Bij derivaten met breakclausules vormt de negatieve marktwaarde een risico, omdat dan op de datum van de breakclausule de marktwaarde van het contract kan worden opgeëist door de bank, behoudens eventueel het deel dat reeds tussentijds is verrekend. Vanaf 2018 worden veel breakclausules actueel. Tussen 2018 en 2020 gaat het bij de betreffende contracten om een gemiddelde marktwaarde van ruim € 0,4 miljard per jaar (in 2016 is dit met circa € 30 miljoen van beperkte omvang). Bij een 2%-punt lagere rente gaat het om € 1,1 miljard per jaar2. In de liquiditeitsbuffer was bij de 36 corporaties met derivaten met breakclausules eind maart 2016 voor breakclausules ruim € 0,9 miljard beschikbaar. Van deze 36 corporaties hebben er 34 «breakplannen» ingediend bij de Aw. De andere 2 zijn nog bezig een plan te ontwikkelen. Deze «breakplannen» omvatten elementen als het in overleg met de bank naar latere datum schuiven van breakclausules en het (verder) opbouwen van liquiditeitsbuffer hiervoor. De Aw zal deze plannen beoordelen op adequaatheid en de uitvoering er van monitoren. De liquiditeitsbuffer kan, naast liquide middelen, overigens ook bestaan uit daartoe bestemde kredietfaciliteiten. De liquiditeitsbuffer eind maart 2016 bestond voor € 1,5 miljard uit kredietfaciliteiten en voor € 0,8 miljard uit banksaldi en deposito’s.

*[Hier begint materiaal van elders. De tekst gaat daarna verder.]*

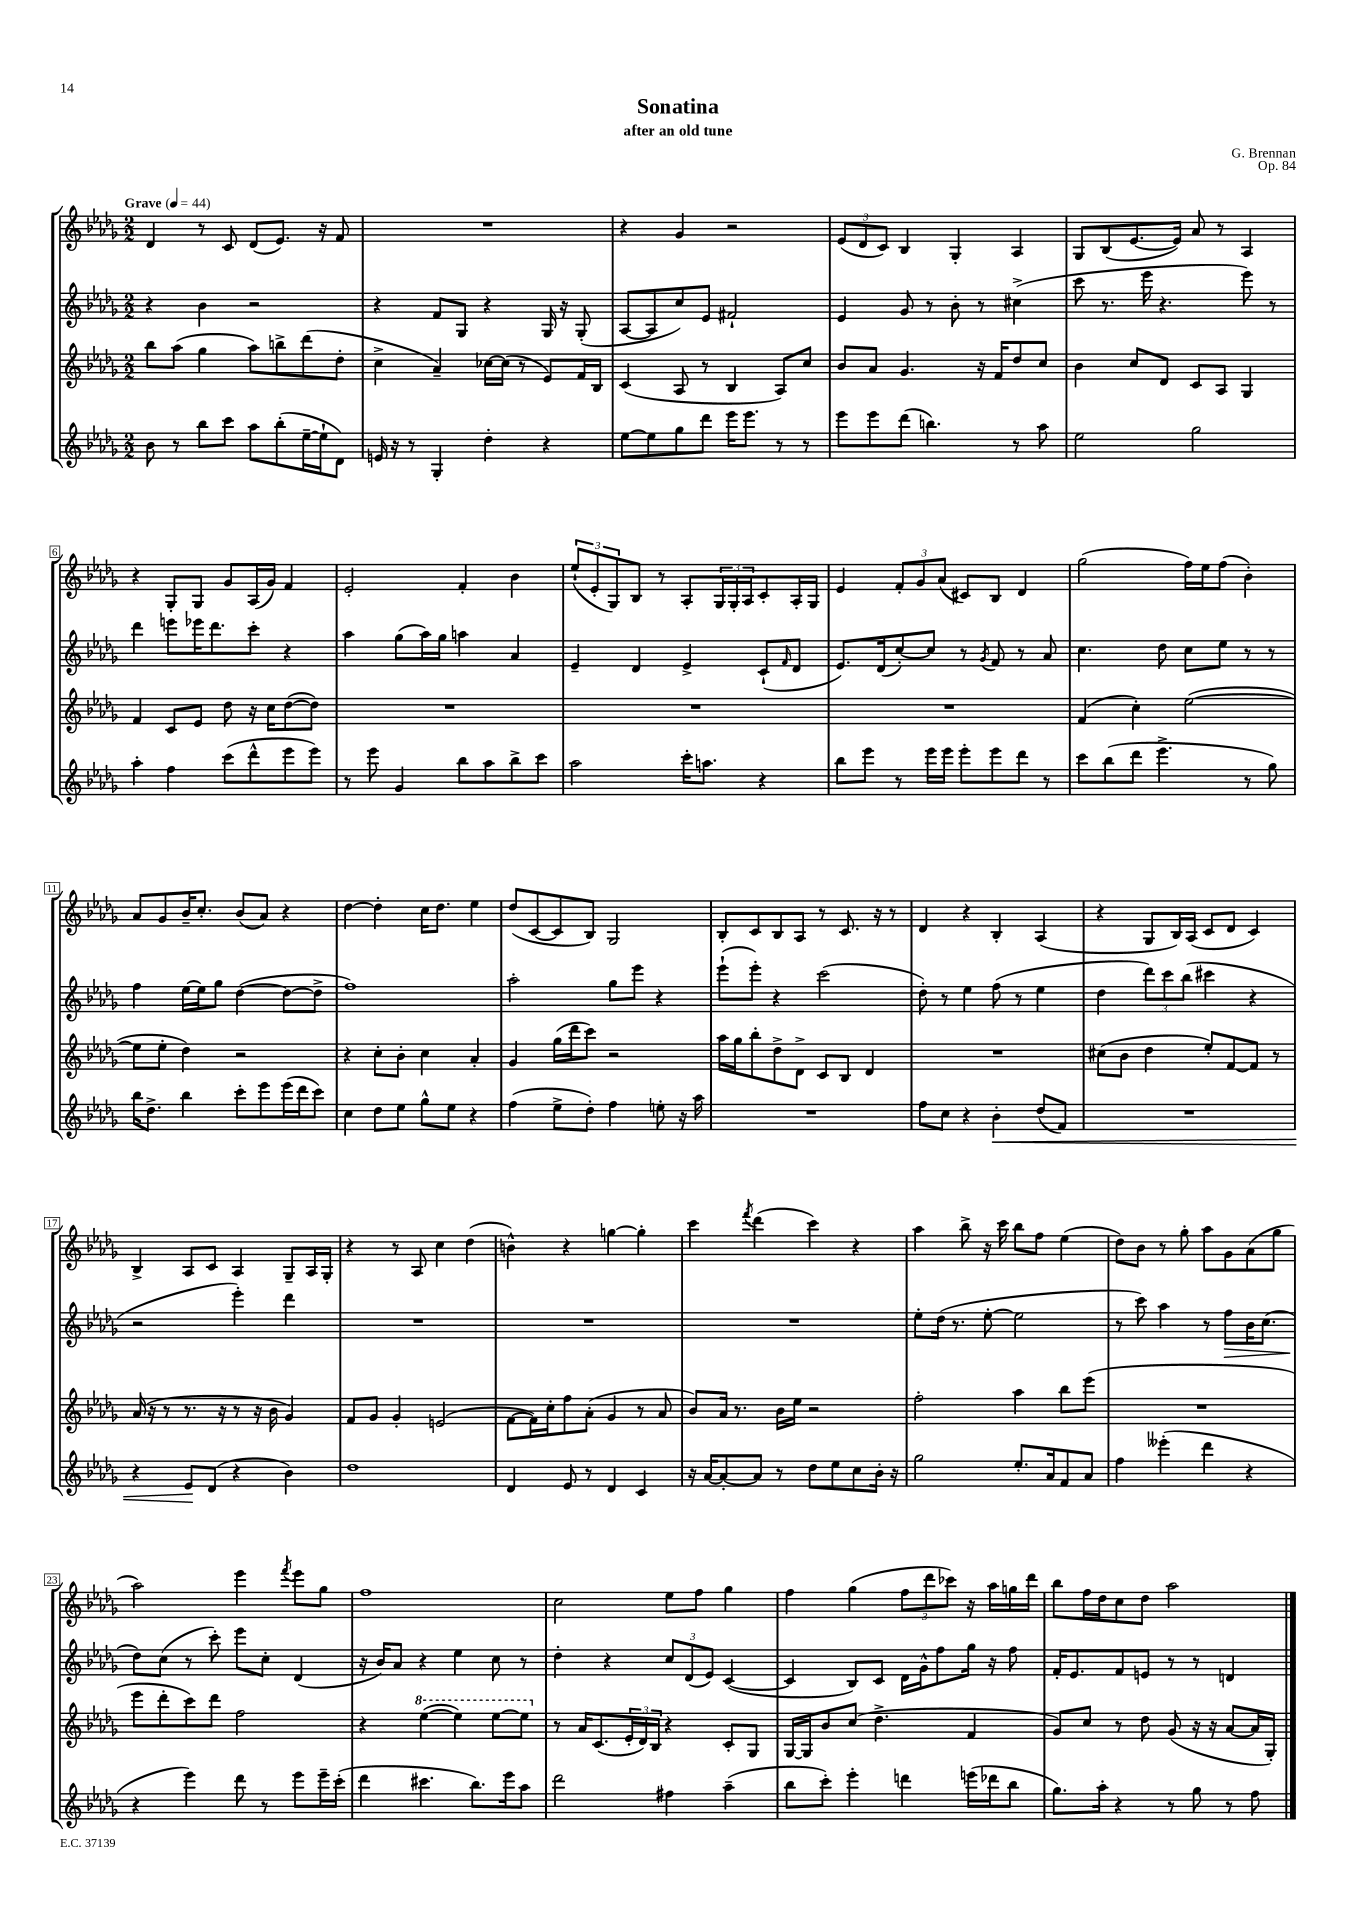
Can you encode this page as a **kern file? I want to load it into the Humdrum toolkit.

**kern	**kern	**kern	**kern
*staff4	*staff3	*staff2	*staff1
*clefG2	*clefG2	*clefG2	*clefG2
*k[b-e-a-d-g-]	*k[b-e-a-d-g-]	*k[b-e-a-d-g-]	*k[b-e-a-d-g-]
*M2/2	*M2/2	*M2/2	*M2/2
*MM44	*MM44	*MM44	*MM44
8b-	8bb-	4r	4d-
8r	(8aa-	.	.
8bb-	4gg-	4b-	8r
8ccc	.	.	8c
8aa-	8aa-)	2r	(8d-
(8bb-'	8bb^	.	8.e-)
[16ee-~	(8ddd-	.	.
16ee-`]	.	.	16r
8d-)	8dd-'	.	8f
=	=	=	=
16e	4cc^	4r	1r
16r	.	.	.
8r	.	.	.
4G-'	4a-~)	8f	.
.	.	8G-	.
4dd-'	[16cc-	4r	.
.	(16cc-]	.	.
.	8r	.	.
4r	8e-)	16G-	.
.	.	16r	.
.	16f	(8G-'	.
.	16B-	.	.
=	=	=	=
[8ee-	(4c	[8A-	4r
8ee-]	.	8A-]	.
8gg-	8A-	8cc)	4g-
8ddd-	8r	8e-	.
16eee-	4B-	2f#`	2r
8.eee-	.	.	.
8r	8A-)	.	.
8r	8cc	.	.
=	=	=	=
8eee-	8b-	4e-	(12e-
.	.	.	12d-
8eee-	8a-	.	.
.	.	.	12c)
(8ddd-	4.g-	8g-	4B-
4.bb)	.	8r	.
.	.	8b-'	4G-'
.	16r	8r	.
.	16f	.	.
8r	8dd-	(4cc#^	4A-
8aa-	8cc	.	.
=	=	=	=
2ee-	4b-	8ccc	8G-
.	.	8.r	(8B-
.	8cc	.	[8.e-
.	.	16eee-	.
.	8d-	4.r	.
.	.	.	16e-])
2gg-	8c	.	8a-
.	8A-	.	8r
.	4G-	8eee-)	4A-
.	.	8r	.
=	=	=	=
4aa-'	4f	4ddd-	4r
4ff	8c	8eee	8G-'
.	8e-	16eee-	8G-
.	.	8.ddd-	.
(8ccc	8dd-	.	8g-
8ddd-^^	16r	8ccc'	(16A-
.	16cc	.	16g-)
8eee-	([8dd-	4r	4f
8eee-)	8dd-])	.	.
=	=	=	=
8r	1r	4aa-	2e-'
8eee-	.	.	.
4g-	.	(8gg-	.
.	.	16aa-)	.
.	.	16gg-	.
8bb-	.	4aa	4f'
8aa-	.	.	.
8bb-^	.	4a-	4b-
8ccc	.	.	.
=	=	=	=
2aa-	1r	4e-~	(12ee-`
.	.	.	12e-'
.	.	.	12G-)
.	.	4d-	8B-
.	.	.	8r
16ccc'	.	4e-^	8A-'
8.aa	.	.	.
.	.	.	24G-
.	.	.	24G-'
.	.	.	24A-
4r	.	(8c`	8c'
.	.	16qqf	.
.	.	8d-	16A-'
.	.	.	16G-
=	=	=	=
8bb-	1r	8.e-)	4e-
8eee-	.	.	.
.	.	(16d-	.
8r	.	[8cc')	12f'
.	.	.	12g-
16eee-	.	8cc]	.
.	.	.	(12a-
16eee-	.	.	.
8eee-'	.	8r	8c#)
.	.	8qg-	.
8eee-	.	8f	8B-
8ddd-	.	8r	4d-
8r	.	8a-	.
=	=	=	=
8ccc	(4f	4.cc	(2gg-
(8bb-	.	.	.
8ddd-	4cc')	.	.
4.eee-^	.	8dd-	.
.	([2ee-	8cc	16ff)
.	.	.	16ee-
.	.	8ee-	(8ff
8r	.	8r	4b-')
8gg-)	.	8r	.
=	=	=	=
16bb-	8ee-]	4ff	8a-
8.dd-^	.	.	.
.	8ee-'	.	8g-
4bb-	4dd-)	[16ee-	16b-~
.	.	16ee-]	8.cc'
.	.	8gg-	.
8ccc'	2r	([4dd-	(8b-
8eee-	.	.	8a-)
(16eee-	.	8dd-_	4r
16ddd-	.	.	.
8ccc)	.	8dd-^]	.
=	=	=	=
4cc	4r	1ff)	[4dd-
8dd-	8cc'	.	4dd-']
8ee-	8b-'	.	.
8gg-^^	4cc	.	16cc
.	.	.	8.dd-
8ee-	.	.	.
4r	4a-'	.	4ee-
=	=	=	=
(4ff	4g-	2aa-'	(8dd-
.	.	.	[8c
8ee-^	(16gg-	.	8c]
.	16ddd-	.	.
8dd-')	8ccc)	.	8B-)
4ff	2r	8gg-	2G-
.	.	8eee-	.
8ee'	.	4r	.
16r	.	.	.
16aa-	.	.	.
=	=	=	=
1r	16aa-	(8eee-`	8B-'
.	16gg-	.	.
.	8bb-'	8eee-')	8c
.	8dd-^	4r	8B-
.	8d-^	.	8A-
.	8c	(2ccc	8r
.	8B-	.	8.c
.	4d-	.	.
.	.	.	16r
.	.	.	8r
=	=	=	=
8ff	1r	8dd-')	4d-
8cc	.	8r	.
4r	.	4ee-	4r
4b-'	.	(8ff	4B-'
.	.	8r	.
(8dd-	.	4ee-	(4A-
8f)	.	.	.
=	=	=	=
1r	(8cc#	4dd-	4r
.	8b-	.	.
.	4dd-	12ddd-)	8G-
.	.	12ccc	.
.	.	.	16B-)
.	.	(12bb-	.
.	.	.	(16A-
.	8ee-')	4ccc#	8c
.	[8f	.	8d-
.	8f]	4r	4c)
.	8r	.	.
=	=	=	=
4r	(16a-	2r	4B-^
.	16r	.	.
.	8r	.	.
8e-	8.r	.	8A-
(8d-	.	.	8c
.	16r	.	.
4r	8r	4eee-')	4A-
.	16r	.	.
.	16b-	.	.
4b-)	4g-)	4ddd-	8G-~
.	.	.	16A-
.	.	.	16G-'
=	=	=	=
1dd-	8f	1r	4r
.	8g-	.	.
.	4g-'	.	8r
.	.	.	8A-
.	(2e	.	4cc
.	.	.	(4dd-
=	=	=	=
4d-	[8f	1r	4b^^)
.	16f])	.	.
.	16cc'	.	.
8e-	8ff	.	4r
8r	(8a-'	.	.
4d-	4g-	.	[4gg
4c	8r	.	4gg']
.	8a-	.	.
=	=	=	=
16r	8b-)	1r	4ccc
[16a-	.	.	.
8a-'_	16a-	.	.
.	8.r	.	.
.	.	.	8qfff
8a-]	.	.	(4ddd-
8r	16b-	.	.
.	16ee-	.	.
8dd-	2r	.	4ccc)
8ee-	.	.	.
8cc	.	.	4r
16b-'	.	.	.
16r	.	.	.
=	=	=	=
2gg-	2ff'	8ee-'	4aa-
.	.	(16dd-	.
.	.	8.r	.
.	.	.	8bb-^
.	.	[8ee-'	16r
.	.	.	16ccc
8.ee-'	4aa-	2ee-]	8bb-
.	.	.	8ff
16a-	.	.	.
8f	8bb-	.	(4ee-
8a-	(8eee-	.	.
=	=	=	=
4ff	1r	8r	8dd-)
.	.	8ccc)	8b-
(4eee--'	.	4aa-	8r
.	.	.	8gg-'
4ddd-	.	8r	8aa-
.	.	8ff	8g-
4r	.	16b-	(8a-
.	.	(8.cc	.
.	.	.	8gg-
=	=	=	=
4r	8eee-	8dd-)	2aa-)
.	8ddd-'	(8cc	.
4eee-)	8ccc)	8r	.
.	8ddd-	8ccc')	.
8ddd-	2ff	8eee-	4eee-
8r	.	8cc'	.
.	.	.	8qfff
8eee-	.	(4d-	8eee-
16eee-~	.	.	8gg-
(16ccc'	.	.	.
=	=	=	=
4ddd-	4r	16r	1ff
.	.	16b-)	.
.	.	8a-	.
4.ccc#	([4eee-	4r	.
.	4eee-])	4ee-	.
8.bb-)	.	.	.
.	[8eee-	8cc	.
16eee-	.	.	.
8aa-	8eee-]	8r	.
=	=	=	=
2ddd-	8r	4dd-'	2cc
.	16a-	.	.
.	(8.c	.	.
.	.	4r	.
.	24e-'	.	.
.	24d-)	.	.
.	24B-	.	.
4ff#	4r	12cc	8ee-
.	.	(12d-	.
.	.	.	8ff
.	.	12e-)	.
(4aa-~	8c'	([4c	4gg-
.	8G-	.	.
=	=	=	=
8bb-	[16G-	4c]	4ff
.	16G-]	.	.
8ccc')	8b-	.	.
4eee-'	(8cc	8B-)	(4gg-
.	4.dd-^	8c	.
4ddd	.	16d-	12ff
.	.	16g-^^	.
.	.	.	12ddd-
.	.	8ff	.
.	.	.	12ccc-)
(16eee	4f	16gg-	16r
16ddd-	.	16r	16aa-
8bb-	.	8ff	16gg
.	.	.	16ddd-
=	=	=	=
8.gg-)	8g-)	16f'	8bb-
.	.	8.e-	.
.	8cc	.	16ff
16aa-'	.	.	16dd-
4r	8r	8f	8cc
.	8dd-	8e	8dd-
8r	(8g-	8r	2aa-
8gg-	16r	8r	.
.	16r	.	.
8r	[8a-	4d	.
8ff	16a-]	.	.
.	16G-')	.	.
==	==	==	==
*-	*-	*-	*-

In het algemeen concludeert de Aw dat woningcorporaties de risicobeheersing van hun derivatenportefeuille op orde hebben. De corporaties handelen over het algemeen adequaat en conform de richtlijnen bij het beperken van de financiële risico’s in de derivatenportefeuilles en het afwikkelen er van. Niettemin extra aandacht voor derivaten nog steeds nodig, omdat de risico’s die samenhangen met derivatenbezit wat is opgebouwd in het verleden, groot blijven. De last van het verleden drukt nu en ook de komende jaren nog steeds op de sector.

De Minister voor Wonen en Rijksdienst, S.A. Blok


X Noot
1

Raadpleegbaar via www.tweedekamer.nl

X Noot
2

Hier kan overlap tussen de jaren in zitten doordat bijvoorbeeld de breakclausule elk jaar van kracht is na een bepaalde datum.